Adding New Data Through Parsers

The parsers fetch the available data from the WFP Hungermap API. The acquired raw data is saved in two formats in the src/assets/ directory:

  • A cleaned and structured CSV file for database upload
  • A raw JSON file containing the complete API response for debugging and reference

Available Parsers

Located in src/parsers/:

  • api_country_reports.py: Parses country reports
  • api_country_general_data.py: Parses general country data
  • api_country_additional_data.py: Parses additional country metrics
  • api_country_pdc.py: Parses PDC (Pacific Disaster Center) data
  • api_country_conflict.py: Parses conflict data
  • api_country_ipc.py: Parses IPC (Integrated Food Security Phase Classification) data
  • api_iso3_data.py: Parses ISO3 country code mappings
  • api_yearly_review.py: Parses yearly review reports

Creating a New Parser

  1. Create a new parser file in src/parsers/:
# api_your_data.py

import csv
import json
import os
import requests

from ..utils.country_utils import get_list_of_all_country_ids

API_ENDPOINT = "https://api.hungermapdata.org/v2/your-endpoint"
SRC = os.path.dirname(os.path.dirname(os.path.abspath(__file__)))

def parse_your_data():
# Setup output directory
output_dir = os.path.join(SRC, "assets", "your_data_type")
if not os.path.exists(output_dir):
os.makedirs(output_dir)

# Define paths and clean existing files
csv_path = os.path.join(output_dir, "your_data.csv")
json_path = os.path.join(output_dir, "your_data.json")

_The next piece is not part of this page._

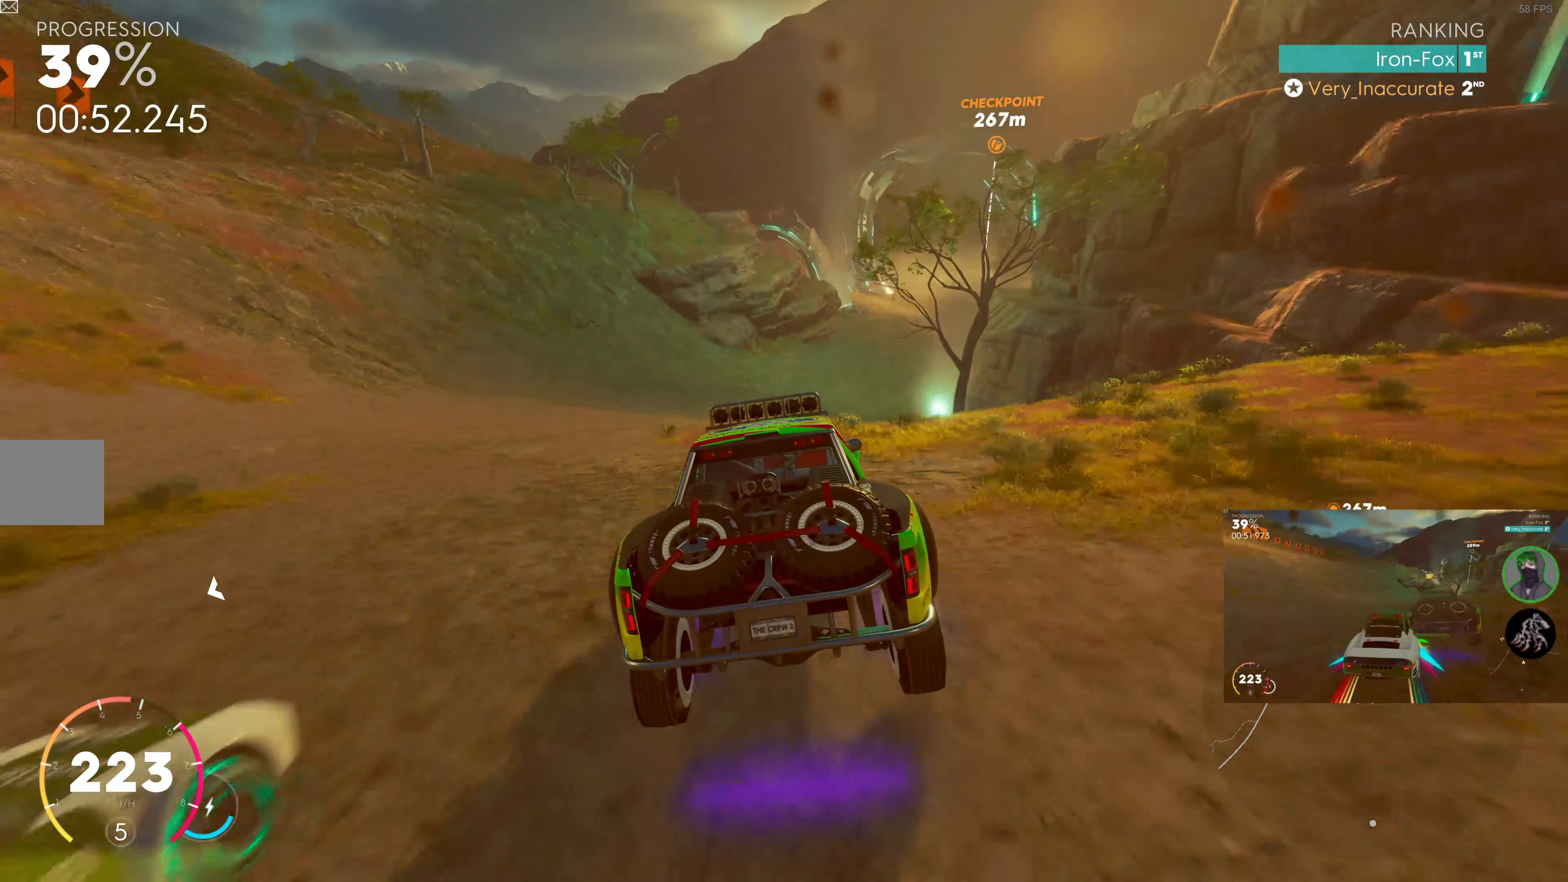
{"buttons": ["SQUARE", "R2"], "left_stick": "right", "right_stick": "center", "events": [[67, "left_stick", "right"]]}
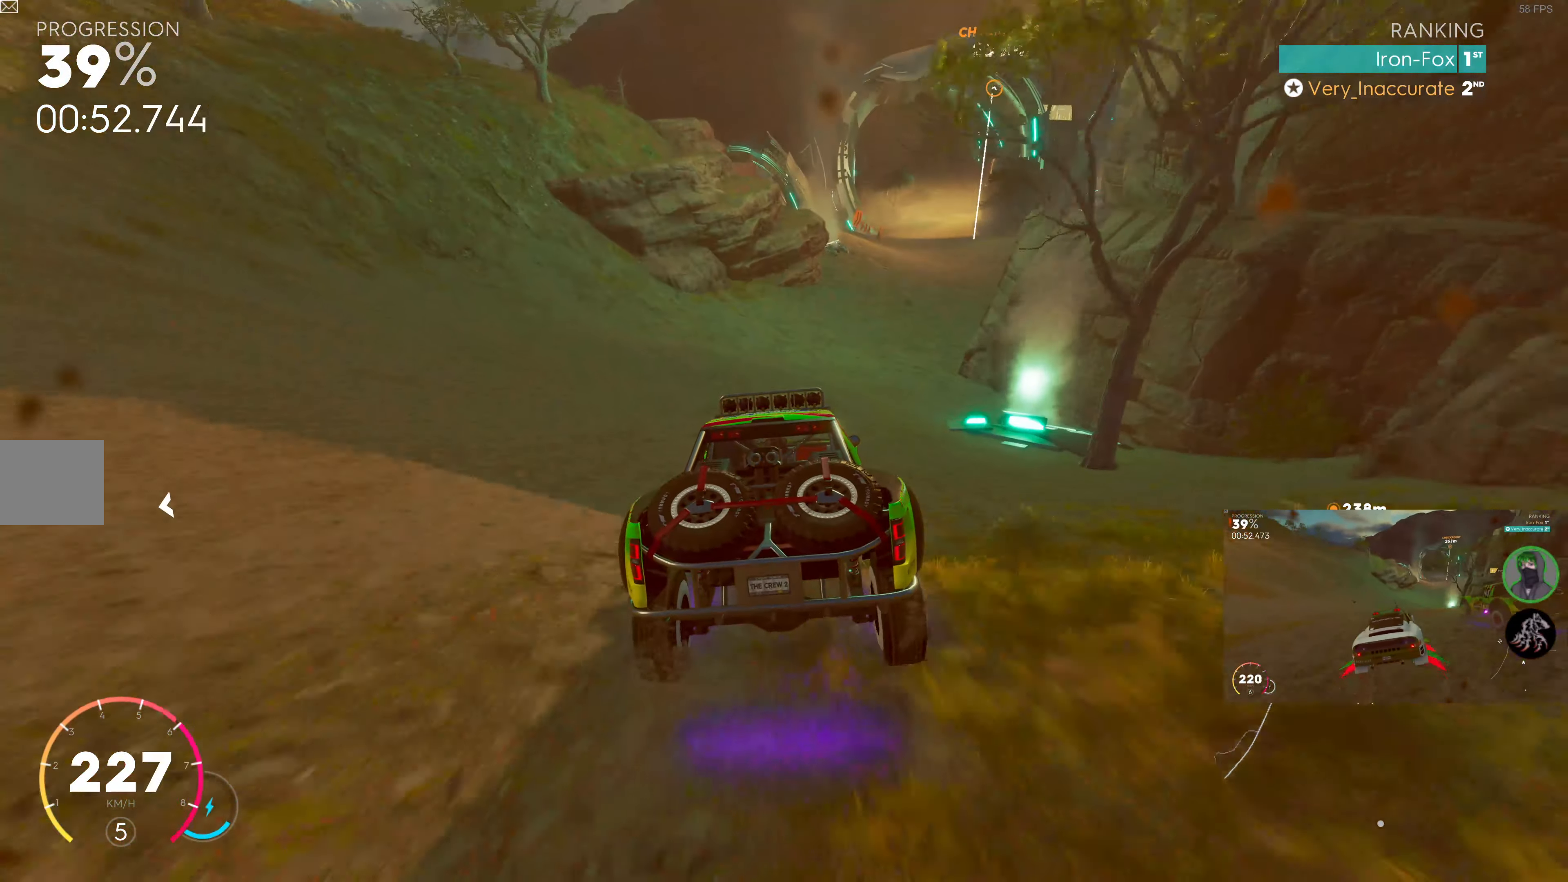
{"buttons": ["SQUARE", "R2"], "left_stick": "center", "right_stick": "center", "events": [[17, "left_stick", "center"], [217, "left_stick", "right"], [433, "left_stick", "center"]]}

if os.path.exists(csv_path):
os.remove(csv_path)
if os.path.exists(json_path):
os.remove(json_path)

# Your parsing logic goes here...

def main():
parse_your_data()

if __name__ == "__main__":
main()
  1. Once you have added the file to src/parsers/, you can run the run_all_parsers.py script which will automatically detect and upload all files from the parsers folder. Note that after all parsers run, temporary files in assets/ are cleaned up.

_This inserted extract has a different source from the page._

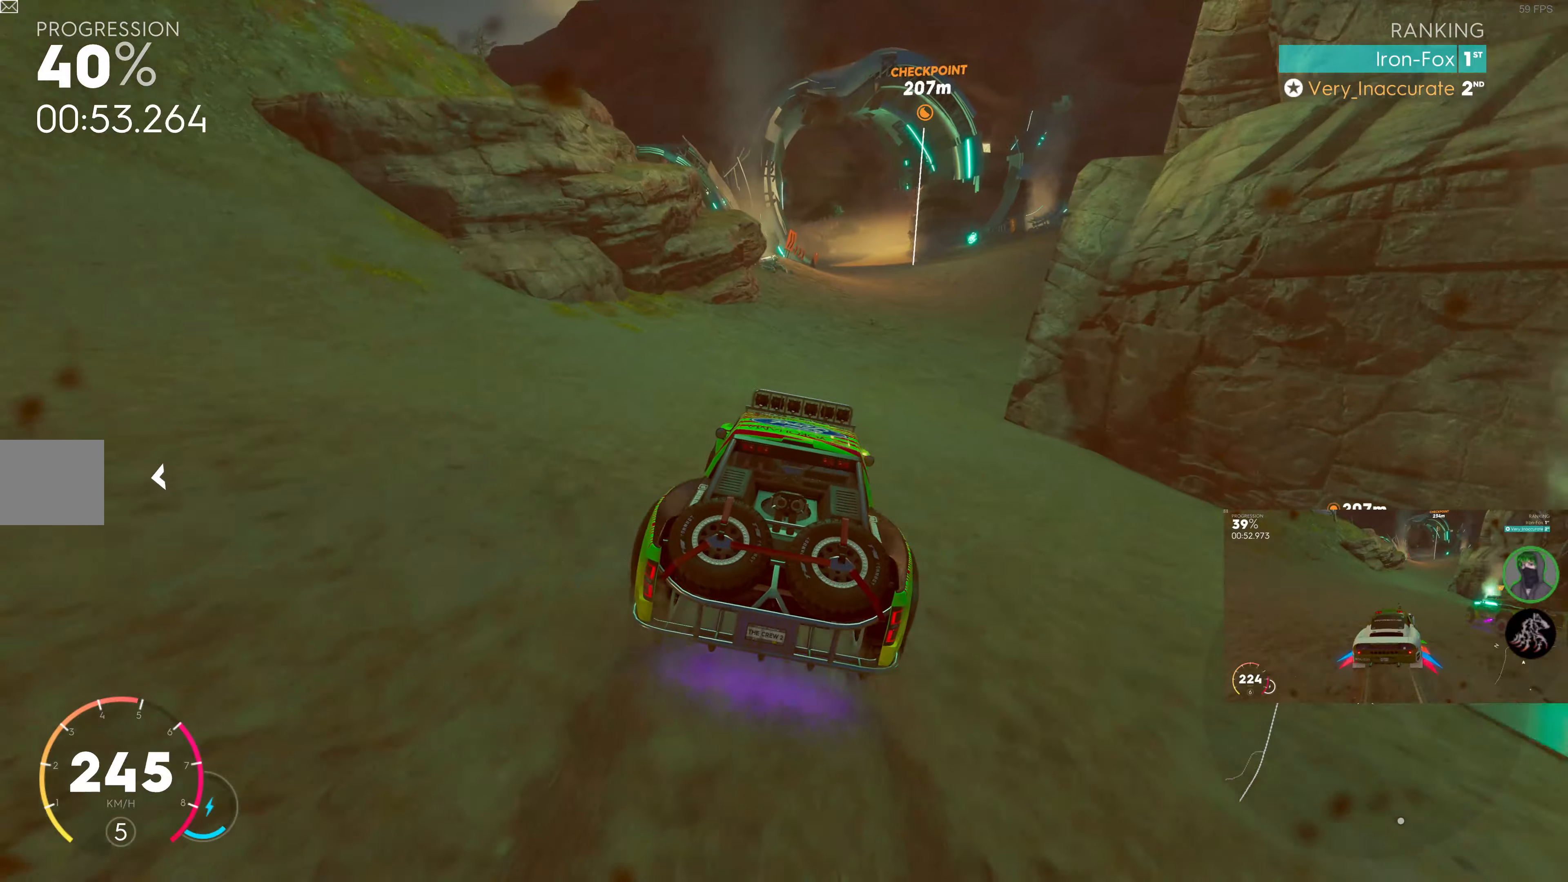
{"buttons": ["R2"], "left_stick": "center", "right_stick": "center", "events": [[50, "left_stick", "right"], [83, "SQUARE", "up"], [116, "left_stick", "center"]]}
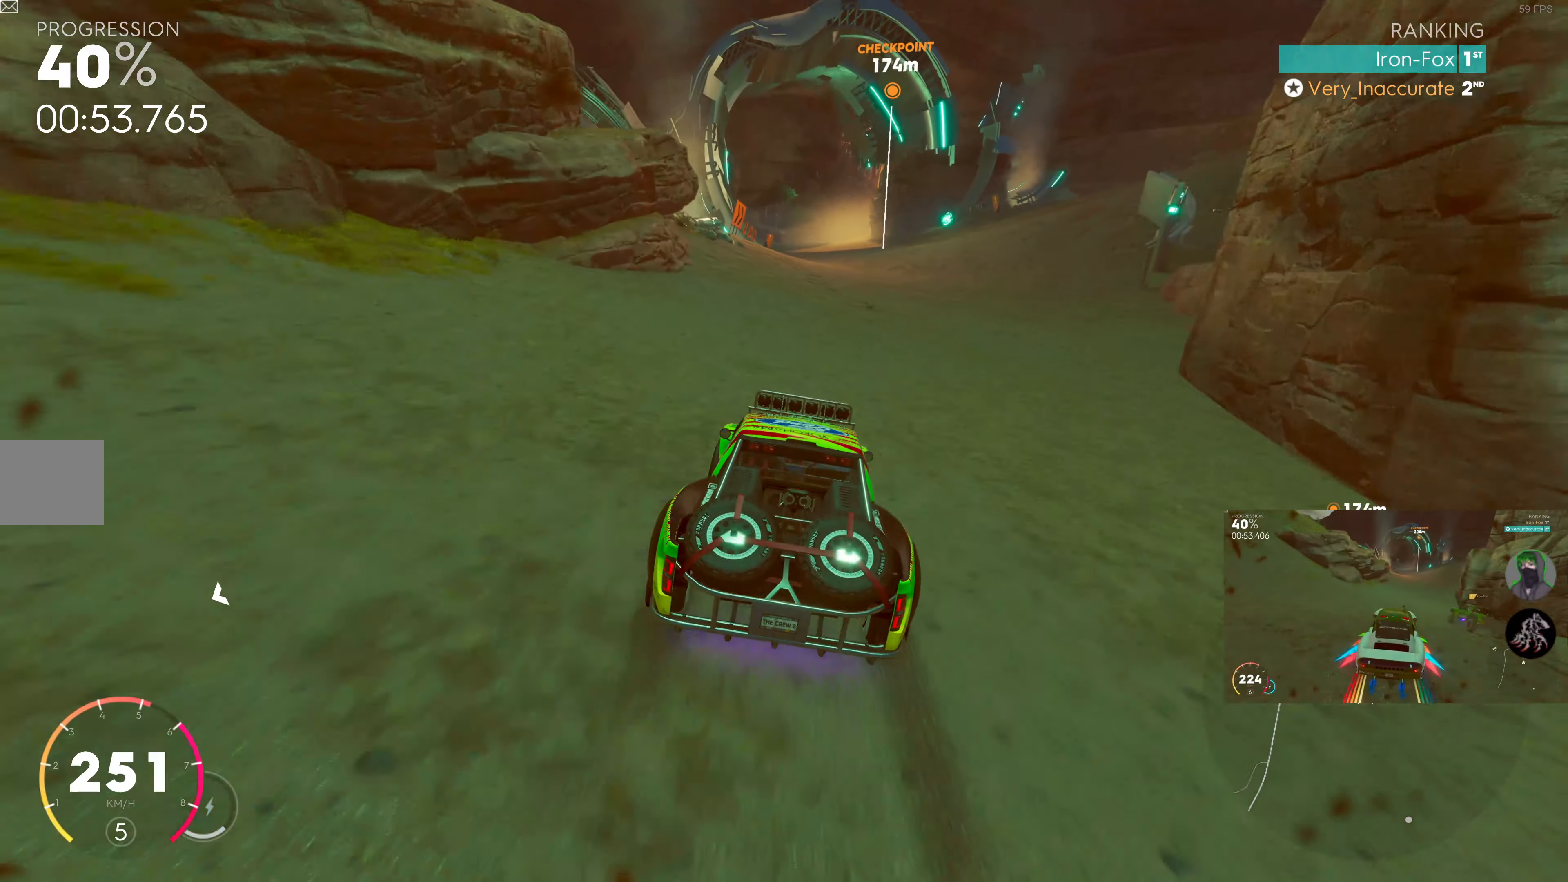
{"buttons": ["R2"], "left_stick": "center", "right_stick": "center", "events": [[50, "left_stick", "right"], [133, "left_stick", "center"]]}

Adding Data Through Uploaders

Once the data is parsed, it needs to be uploaded to the MongoDB database.

Available Uploaders

Located in src/data_uploaders/:

Country Data Uploaders:

  • db_upload_country_additional_data.py: Additional country metrics and features
  • db_upload_country_and_region_data.py: Basic country and region information
  • db_upload_country_conflict_data.py: Conflict events and statistics
  • db_upload_country_economy_data.py: Economic indicators
  • db_upload_country_fcs_data.py: Food Consumption Score data
  • db_upload_country_ipc_data.py: Integrated Food Security Phase Classification
  • db_upload_country_news.py: Country-specific news articles
  • db_upload_country_nutrition_data.py: Nutrition statistics
  • db_upload_country_pdc_data.py: Pacific Disaster Center events
  • db_upload_country_population_data.py: Population statistics
  • db_upload_country_rcsi_data.py: Reduced Coping Strategy Index data

Report Uploaders:

  • db_upload_reports_data.py: Country-specific reports
  • db_upload_yearly_reports_data.py: Annual review reports

Creating a New Uploader

  1. Create a new uploader in src/data_uploaders/:
# db_upload_your_data.py

import os
from ..utils.csv_utils import read_csv_data
from ..utils.db_utils import upload_chatbot_data

if __name__ == "__main__":
# Read the CSV file
data = read_csv_data("path/to/your_data.csv")

# Format your data for the database
processed_data = []
for row in data:
processed_data.append({
"document_name": f"your_identifier_{row['type']}",
"data": row,
})

# Upload to MongoDB
upload_chatbot_data(processed_data)
  1. Once you have added the file to src/data_uploaders/, you can run the run_all_uploaders.py script which will automatically detect and upload all files from the data uploaders folder.